▶ Goal of the exercise
Copy the text of every record below line for line, with no changes.

▶ Data for review

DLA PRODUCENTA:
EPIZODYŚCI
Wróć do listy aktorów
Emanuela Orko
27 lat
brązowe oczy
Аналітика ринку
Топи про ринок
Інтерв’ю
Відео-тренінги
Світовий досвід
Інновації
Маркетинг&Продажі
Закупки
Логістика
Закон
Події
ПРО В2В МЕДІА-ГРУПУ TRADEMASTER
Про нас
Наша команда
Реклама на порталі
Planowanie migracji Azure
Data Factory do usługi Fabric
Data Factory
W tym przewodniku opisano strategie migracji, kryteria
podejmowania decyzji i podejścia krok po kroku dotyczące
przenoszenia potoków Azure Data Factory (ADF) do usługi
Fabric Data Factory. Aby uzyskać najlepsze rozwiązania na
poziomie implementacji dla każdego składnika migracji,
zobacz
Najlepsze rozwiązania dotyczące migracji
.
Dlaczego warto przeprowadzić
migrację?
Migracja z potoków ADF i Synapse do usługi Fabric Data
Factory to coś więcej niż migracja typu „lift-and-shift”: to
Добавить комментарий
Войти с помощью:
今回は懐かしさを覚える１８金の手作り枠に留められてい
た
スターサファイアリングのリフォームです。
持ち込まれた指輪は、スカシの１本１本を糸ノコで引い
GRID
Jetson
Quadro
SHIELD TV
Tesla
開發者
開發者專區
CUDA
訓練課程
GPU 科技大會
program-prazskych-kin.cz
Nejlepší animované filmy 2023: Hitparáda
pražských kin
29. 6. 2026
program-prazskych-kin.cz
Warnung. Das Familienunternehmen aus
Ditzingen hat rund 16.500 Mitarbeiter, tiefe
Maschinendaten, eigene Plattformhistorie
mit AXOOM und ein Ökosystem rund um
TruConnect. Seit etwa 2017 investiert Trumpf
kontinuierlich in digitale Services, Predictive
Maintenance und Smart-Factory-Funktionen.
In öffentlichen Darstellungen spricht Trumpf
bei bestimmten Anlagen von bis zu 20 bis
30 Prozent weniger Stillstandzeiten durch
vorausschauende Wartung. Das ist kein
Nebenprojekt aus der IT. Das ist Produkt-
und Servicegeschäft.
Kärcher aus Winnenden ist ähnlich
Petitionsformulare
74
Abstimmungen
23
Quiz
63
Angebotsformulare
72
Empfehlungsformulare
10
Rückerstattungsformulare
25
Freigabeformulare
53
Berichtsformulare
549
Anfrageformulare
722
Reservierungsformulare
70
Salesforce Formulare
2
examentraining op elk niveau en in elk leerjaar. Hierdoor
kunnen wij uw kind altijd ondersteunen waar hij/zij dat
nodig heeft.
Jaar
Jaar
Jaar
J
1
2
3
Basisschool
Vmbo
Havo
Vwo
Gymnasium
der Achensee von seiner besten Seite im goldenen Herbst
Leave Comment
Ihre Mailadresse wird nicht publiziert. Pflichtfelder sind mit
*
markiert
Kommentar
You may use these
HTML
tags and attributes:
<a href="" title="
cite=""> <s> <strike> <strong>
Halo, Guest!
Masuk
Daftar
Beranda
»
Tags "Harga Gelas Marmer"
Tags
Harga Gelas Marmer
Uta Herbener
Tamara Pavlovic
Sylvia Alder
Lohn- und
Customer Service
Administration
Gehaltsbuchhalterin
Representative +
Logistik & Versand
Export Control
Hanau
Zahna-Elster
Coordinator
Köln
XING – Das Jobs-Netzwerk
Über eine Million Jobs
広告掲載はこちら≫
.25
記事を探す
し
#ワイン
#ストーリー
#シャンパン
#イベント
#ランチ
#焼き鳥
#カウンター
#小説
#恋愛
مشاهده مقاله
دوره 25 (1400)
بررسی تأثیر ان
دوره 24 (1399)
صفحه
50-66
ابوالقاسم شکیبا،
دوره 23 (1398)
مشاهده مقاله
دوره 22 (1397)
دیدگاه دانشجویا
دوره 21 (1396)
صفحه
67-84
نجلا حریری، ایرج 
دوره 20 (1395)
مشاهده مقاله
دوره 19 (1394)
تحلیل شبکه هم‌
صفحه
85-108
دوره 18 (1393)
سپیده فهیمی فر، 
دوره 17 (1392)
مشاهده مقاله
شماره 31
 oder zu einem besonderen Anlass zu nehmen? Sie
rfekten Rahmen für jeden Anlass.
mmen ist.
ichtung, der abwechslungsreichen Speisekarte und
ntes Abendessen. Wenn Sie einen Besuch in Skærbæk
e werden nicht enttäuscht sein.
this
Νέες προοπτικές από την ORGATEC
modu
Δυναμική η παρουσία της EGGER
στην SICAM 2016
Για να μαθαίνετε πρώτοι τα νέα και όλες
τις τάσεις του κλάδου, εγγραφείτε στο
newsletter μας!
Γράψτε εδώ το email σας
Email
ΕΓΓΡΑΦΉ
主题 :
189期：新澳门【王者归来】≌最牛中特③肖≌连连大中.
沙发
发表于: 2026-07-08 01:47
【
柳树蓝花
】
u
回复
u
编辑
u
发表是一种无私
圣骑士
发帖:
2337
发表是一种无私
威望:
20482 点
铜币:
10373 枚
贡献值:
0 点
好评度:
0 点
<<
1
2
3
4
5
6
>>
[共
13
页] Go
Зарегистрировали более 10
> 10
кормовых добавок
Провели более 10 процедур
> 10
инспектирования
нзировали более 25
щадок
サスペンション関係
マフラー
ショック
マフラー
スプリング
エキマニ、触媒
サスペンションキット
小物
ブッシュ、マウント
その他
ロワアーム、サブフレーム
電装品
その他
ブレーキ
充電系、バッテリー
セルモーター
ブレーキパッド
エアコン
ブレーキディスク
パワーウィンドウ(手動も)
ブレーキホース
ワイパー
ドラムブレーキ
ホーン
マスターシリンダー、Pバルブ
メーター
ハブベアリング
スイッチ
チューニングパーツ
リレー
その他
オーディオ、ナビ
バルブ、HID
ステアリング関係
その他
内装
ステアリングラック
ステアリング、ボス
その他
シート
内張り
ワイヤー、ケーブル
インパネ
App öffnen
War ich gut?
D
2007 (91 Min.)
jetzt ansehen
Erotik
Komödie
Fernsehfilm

▶ Reply to the task
DLA PRODUCENTA:
EPIZODYŚCI
Wróć do listy aktorów
Emanuela Orko
27 lat
brązowe oczy
Аналітика ринку
Топи про ринок
Інтерв’ю
Відео-тренінги
Світовий досвід
Інновації
Маркетинг&Продажі
Закупки
Логістика
Закон
Події
ПРО В2В МЕДІА-ГРУПУ TRADEMASTER
Про нас
Наша команда
Реклама на порталі
Planowanie migracji Azure
Data Factory do usługi Fabric
Data Factory
W tym przewodniku opisano strategie migracji, kryteria
podejmowania decyzji i podejścia krok po kroku dotyczące
przenoszenia potoków Azure Data Factory (ADF) do usługi
Fabric Data Factory. Aby uzyskać najlepsze rozwiązania na
poziomie implementacji dla każdego składnika migracji,
zobacz
Najlepsze rozwiązania dotyczące migracji
.
Dlaczego warto przeprowadzić
migrację?
Migracja z potoków ADF i Synapse do usługi Fabric Data
Factory to coś więcej niż migracja typu „lift-and-shift”: to
Добавить комментарий
Войти с помощью:
今回は懐かしさを覚える１８金の手作り枠に留められてい
た
スターサファイアリングのリフォームです。
持ち込まれた指輪は、スカシの１本１本を糸ノコで引い
GRID
Jetson
Quadro
SHIELD TV
Tesla
開發者
開發者專區
CUDA
訓練課程
GPU 科技大會
program-prazskych-kin.cz
Nejlepší animované filmy 2023: Hitparáda
pražských kin
29. 6. 2026
program-prazskych-kin.cz
Warnung. Das Familienunternehmen aus
Ditzingen hat rund 16.500 Mitarbeiter, tiefe
Maschinendaten, eigene Plattformhistorie
mit AXOOM und ein Ökosystem rund um
TruConnect. Seit etwa 2017 investiert Trumpf
kontinuierlich in digitale Services, Predictive
Maintenance und Smart-Factory-Funktionen.
In öffentlichen Darstellungen spricht Trumpf
bei bestimmten Anlagen von bis zu 20 bis
30 Prozent weniger Stillstandzeiten durch
vorausschauende Wartung. Das ist kein
Nebenprojekt aus der IT. Das ist Produkt-
und Servicegeschäft.
Kärcher aus Winnenden ist ähnlich
Petitionsformulare
74
Abstimmungen
23
Quiz
63
Angebotsformulare
72
Empfehlungsformulare
10
Rückerstattungsformulare
25
Freigabeformulare
53
Berichtsformulare
549
Anfrageformulare
722
Reservierungsformulare
70
Salesforce Formulare
2
examentraining op elk niveau en in elk leerjaar. Hierdoor
kunnen wij uw kind altijd ondersteunen waar hij/zij dat
nodig heeft.
Jaar
Jaar
Jaar
J
1
2
3
Basisschool
Vmbo
Havo
Vwo
Gymnasium
der Achensee von seiner besten Seite im goldenen Herbst
Leave Comment
Ihre Mailadresse wird nicht publiziert. Pflichtfelder sind mit
*
markiert
Kommentar
You may use these
HTML
tags and attributes:
<a href="" title="
cite=""> <s> <strike> <strong>
Halo, Guest!
Masuk
Daftar
Beranda
»
Tags "Harga Gelas Marmer"
Tags
Harga Gelas Marmer
Uta Herbener
Tamara Pavlovic
Sylvia Alder
Lohn- und
Customer Service
Administration
Gehaltsbuchhalterin
Representative +
Logistik & Versand
Export Control
Hanau
Zahna-Elster
Coordinator
Köln
XING – Das Jobs-Netzwerk
Über eine Million Jobs
広告掲載はこちら≫
.25
記事を探す
し
#ワイン
#ストーリー
#シャンパン
#イベント
#ランチ
#焼き鳥
#カウンター
#小説
#恋愛
مشاهده مقاله
دوره 25 (1400)
بررسی تأثیر ان
دوره 24 (1399)
صفحه
50-66
ابوالقاسم شکیبا،
دوره 23 (1398)
مشاهده مقاله
دوره 22 (1397)
دیدگاه دانشجویا
دوره 21 (1396)
صفحه
67-84
نجلا حریری، ایرج 
دوره 20 (1395)
مشاهده مقاله
دوره 19 (1394)
تحلیل شبکه هم‌
صفحه
85-108
دوره 18 (1393)
سپیده فهیمی فر، 
دوره 17 (1392)
مشاهده مقاله
شماره 31
 oder zu einem besonderen Anlass zu nehmen? Sie
rfekten Rahmen für jeden Anlass.
mmen ist.
ichtung, der abwechslungsreichen Speisekarte und
ntes Abendessen. Wenn Sie einen Besuch in Skærbæk
e werden nicht enttäuscht sein.
this
Νέες προοπτικές από την ORGATEC
modu
Δυναμική η παρουσία της EGGER
στην SICAM 2016
Για να μαθαίνετε πρώτοι τα νέα και όλες
τις τάσεις του κλάδου, εγγραφείτε στο
newsletter μας!
Γράψτε εδώ το email σας
Email
ΕΓΓΡΑΦΉ
主题 :
189期：新澳门【王者归来】≌最牛中特③肖≌连连大中.
沙发
发表于: 2026-07-08 01:47
【
柳树蓝花
】
u
回复
u
编辑
u
发表是一种无私
圣骑士
发帖:
2337
发表是一种无私
威望:
20482 点
铜币:
10373 枚
贡献值:
0 点
好评度:
0 点
<<
1
2
3
4
5
6
>>
[共
13
页] Go
Зарегистрировали более 10
> 10
кормовых добавок
Провели более 10 процедур
> 10
инспектирования
нзировали более 25
щадок
サスペンション関係
マフラー
ショック
マフラー
スプリング
エキマニ、触媒
サスペンションキット
小物
ブッシュ、マウント
その他
ロワアーム、サブフレーム
電装品
その他
ブレーキ
充電系、バッテリー
セルモーター
ブレーキパッド
エアコン
ブレーキディスク
パワーウィンドウ(手動も)
ブレーキホース
ワイパー
ドラムブレーキ
ホーン
マスターシリンダー、Pバルブ
メーター
ハブベアリング
スイッチ
チューニングパーツ
リレー
その他
オーディオ、ナビ
バルブ、HID
ステアリング関係
その他
内装
ステアリングラック
ステアリング、ボス
その他
シート
内張り
ワイヤー、ケーブル
インパネ
App öffnen
War ich gut?
D
2007 (91 Min.)
jetzt ansehen
Erotik
Komödie
Fernsehfilm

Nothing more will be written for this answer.